Donald Trump is treading dangerously close to formal dollar intervention and no one is quite sure what the implications would be.
That’s the general message from a Bloomberg piece dated Wednesday. According to Saleha Mohsin and Jennifer Jacobs, the president brought up the dollar in interviews with his latest Fed picks Chris Waller and Judy Shelton, both of whom are expected to support lower rates, despite making for a rather odd couple otherwise.
Specifically, Trump is said to have fretted to Wallen and Shelton about the prospect of a stronger dollar weighing on the domestic economy and thereby hurting his reelection bid. Larry Kudlow and Steve Mnuchin are said to be opposed to direct intervention.

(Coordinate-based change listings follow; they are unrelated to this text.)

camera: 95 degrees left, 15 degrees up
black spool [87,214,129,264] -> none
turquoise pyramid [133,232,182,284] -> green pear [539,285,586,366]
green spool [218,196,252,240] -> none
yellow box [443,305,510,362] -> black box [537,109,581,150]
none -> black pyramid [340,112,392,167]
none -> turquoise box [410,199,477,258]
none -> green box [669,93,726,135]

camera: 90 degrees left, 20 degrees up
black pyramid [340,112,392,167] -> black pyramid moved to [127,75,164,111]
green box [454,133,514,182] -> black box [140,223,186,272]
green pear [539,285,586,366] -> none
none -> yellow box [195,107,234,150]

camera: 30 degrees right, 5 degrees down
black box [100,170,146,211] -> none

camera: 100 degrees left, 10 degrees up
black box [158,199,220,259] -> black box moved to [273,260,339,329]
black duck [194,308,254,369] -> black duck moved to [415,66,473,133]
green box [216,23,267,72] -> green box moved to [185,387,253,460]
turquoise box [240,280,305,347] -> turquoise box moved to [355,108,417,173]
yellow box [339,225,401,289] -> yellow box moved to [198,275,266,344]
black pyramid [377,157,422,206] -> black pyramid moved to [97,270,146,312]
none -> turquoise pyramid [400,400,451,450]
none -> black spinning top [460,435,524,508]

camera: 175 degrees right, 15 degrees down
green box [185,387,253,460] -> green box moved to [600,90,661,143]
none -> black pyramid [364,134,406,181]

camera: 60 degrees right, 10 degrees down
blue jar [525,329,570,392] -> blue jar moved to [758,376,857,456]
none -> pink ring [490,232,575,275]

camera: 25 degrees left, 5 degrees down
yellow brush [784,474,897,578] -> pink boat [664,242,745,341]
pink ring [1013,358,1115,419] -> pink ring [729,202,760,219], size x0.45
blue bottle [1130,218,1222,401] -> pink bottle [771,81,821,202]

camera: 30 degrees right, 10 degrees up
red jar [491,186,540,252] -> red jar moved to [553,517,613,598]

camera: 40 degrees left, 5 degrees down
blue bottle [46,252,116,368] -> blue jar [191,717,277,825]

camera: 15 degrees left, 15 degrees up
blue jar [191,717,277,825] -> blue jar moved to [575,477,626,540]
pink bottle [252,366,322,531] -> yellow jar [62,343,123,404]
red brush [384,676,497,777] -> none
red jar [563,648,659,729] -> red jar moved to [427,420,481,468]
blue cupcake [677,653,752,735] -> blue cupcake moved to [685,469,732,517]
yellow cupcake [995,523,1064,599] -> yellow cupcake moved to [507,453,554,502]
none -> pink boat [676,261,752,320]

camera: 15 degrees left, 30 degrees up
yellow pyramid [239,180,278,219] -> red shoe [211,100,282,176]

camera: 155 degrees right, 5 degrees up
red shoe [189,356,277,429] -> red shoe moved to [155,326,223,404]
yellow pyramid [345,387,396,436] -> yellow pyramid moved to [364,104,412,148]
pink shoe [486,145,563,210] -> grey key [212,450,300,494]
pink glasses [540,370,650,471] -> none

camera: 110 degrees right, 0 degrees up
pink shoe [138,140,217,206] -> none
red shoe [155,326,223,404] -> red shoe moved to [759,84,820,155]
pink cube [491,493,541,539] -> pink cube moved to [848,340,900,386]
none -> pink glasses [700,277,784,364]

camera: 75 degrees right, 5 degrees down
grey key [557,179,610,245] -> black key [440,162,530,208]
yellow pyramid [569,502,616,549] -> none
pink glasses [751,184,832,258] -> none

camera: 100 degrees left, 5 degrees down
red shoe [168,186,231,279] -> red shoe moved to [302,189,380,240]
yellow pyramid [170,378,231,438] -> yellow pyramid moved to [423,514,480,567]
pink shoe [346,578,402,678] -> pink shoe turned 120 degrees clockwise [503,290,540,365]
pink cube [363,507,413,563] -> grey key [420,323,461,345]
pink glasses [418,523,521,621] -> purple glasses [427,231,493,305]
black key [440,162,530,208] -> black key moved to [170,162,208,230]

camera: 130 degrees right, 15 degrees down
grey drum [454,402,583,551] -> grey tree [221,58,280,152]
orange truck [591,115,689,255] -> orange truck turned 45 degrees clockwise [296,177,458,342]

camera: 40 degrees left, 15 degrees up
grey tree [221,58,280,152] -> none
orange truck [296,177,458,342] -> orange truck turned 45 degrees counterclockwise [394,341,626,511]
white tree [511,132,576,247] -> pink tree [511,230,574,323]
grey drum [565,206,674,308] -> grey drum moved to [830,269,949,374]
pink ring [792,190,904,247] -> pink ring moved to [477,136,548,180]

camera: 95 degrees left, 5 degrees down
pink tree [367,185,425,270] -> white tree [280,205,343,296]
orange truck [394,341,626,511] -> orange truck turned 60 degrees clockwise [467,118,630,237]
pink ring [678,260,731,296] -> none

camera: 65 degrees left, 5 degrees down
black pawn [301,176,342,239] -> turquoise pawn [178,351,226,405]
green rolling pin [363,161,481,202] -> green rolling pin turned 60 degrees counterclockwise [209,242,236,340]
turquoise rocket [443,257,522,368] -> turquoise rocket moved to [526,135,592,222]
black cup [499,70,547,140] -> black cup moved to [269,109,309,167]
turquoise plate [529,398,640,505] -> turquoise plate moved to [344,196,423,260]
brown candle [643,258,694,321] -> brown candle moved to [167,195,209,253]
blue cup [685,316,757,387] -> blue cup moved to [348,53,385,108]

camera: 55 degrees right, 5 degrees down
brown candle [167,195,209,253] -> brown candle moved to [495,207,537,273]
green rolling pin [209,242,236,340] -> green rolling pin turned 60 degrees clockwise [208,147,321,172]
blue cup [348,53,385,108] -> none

As a reminder, chatter about formal intervention to weaken the greenback got louder last August following Trump’s first attacks on Jerome Powell during his landmark interview with CNBC’s Joe Kernen. After the interview, the president took to Twitter to lament what he called currency “manipulation” from Europe and China. “The US is raising rates while the dollar gets stronger with each passing day taking away our big competitive edge”, Trump said on July 20. “As usual, not a level playing field”.
Later that day, analysts called Trump’s tweets “excessive”, “direct” and “aggressive”.
Over the next month, banks began to ponder the possibility of formal intervention. An August note from JPMorgan’s Michael Feroli received a lot of attention, for instance. We covered it pretty extensively in “Presenting, The Dollar Intervention Delusion“.
Since then, talk of actual FX intervention by the US has died down, and last week, we explained why. To wit, from “As Trump Threatens To Enter ‘Currency Manipulation Game’, Here’s How FX Intervention Works“:
… primarily because Trump’s incessant bullying of Powell and the uncertainty created by the trade war have together convinced the Fed of the need to lean dovish and, in all likelihood, cut rates. The assumption is that between a decelerating US economy, plunging yields and Fed cuts, the dollar will finally crack under pressure, placating Trump.
Bloomberg reiterates that on Wednesday. “Trump has placed blame for the strong dollar squarely on Powell. White House officials say the dollar is too strong because the Fed has kept rates too high, which is why Trump expects the Fed — and not Mnuchin — to weaken the greenback”, Mohsin and Jacobs write.
But, as we said a week ago, there is no guarantee that a dovish Fed will do the trick. Indeed, plunging real rates in 2019 haven’t done much to take the wind out of the dollar’s sails, although that might not be a completely accurate characterization of the greenback, given it’s basically traded sideways.
The “problem” here is that the FOMC’s global counterparts have pivoted dovish too, and because Trump’s MAGA economy is still the “cleanest dirty shirt”, the Fed’s inclination to rate cuts hasn’t brought about much in the way of precipitous dollar weakness.
“So far, the White House has exerted indirect pressure on the dollar via the need for Fed easing”, ING wrote earlier this month. “If the dollar doesn’t start to fall later in the year, we suspect pressure will grow for the Treasury to take more direct action”.
Trump is of course aware that other central banks are inclined to cut rates and ease policy. Indeed, his already infamous “Mario D.” tweets following the ECB chief’s “whatever it takes” 2.0 moment in Sintra are a big reason why everyone is suddenly pondering the possibility of formal intervention by Mnuchin. Trump followed up last week with another round of “MATCH” exhortations.
As BofA wrote last month, verbal intervention from Trump is getting less effective over time.
If he can’t jawbone the greenback weaker and if Fed cuts don’t do the trick, it’s not out of the question that he’ll instruct Mnuchin to take action. In fact, some are now openly discussing “tinfoil hat” ideas. Given the limited firepower of the ESF (see below), CIBC actually went so far as to suggest recently that Trump might ask Mnuchin to compel the Fed to liquidate its balance sheet to boost the ammo. That isn’t CIBC’s base case, but they do note it “could create a lasting downward effect on USD valuation, given the incredible size of the Fed’s balance sheet”.
As ever, this whole thing is something of an insanity loop for Trump. His fiscal policies are responsible for keeping the US economy immune (until recently anyway) from weakness abroad, and that external weakness is in no small part a function of the trade war. In other words, he’s creating the conditions for dollar strength and then commanding the Fed to offset it while lambasting foreign central banks for protecting the interests of their own economies. It’s narcissistic to the point of absurdity, but consider the source.
The next step is probably for Mnuchin to try and talk the dollar lower, something he accidentally did in Davos early last year, prompting much tomato throwing.
The ultimate irony is that the whole thing could backfire in spectacular fashion, especially if the effort is too successful. “If the fall in the greenback’s value became disorderly, intensifying inflationary pressures might force the central bank to raise rates faster than either Powell or Trump would like”, Bloomberg correctly notes, adding that “should long-term bond yields rise as well, the economy could potentially slow, raising costs to finance the nation’s ballooning budget deficits”.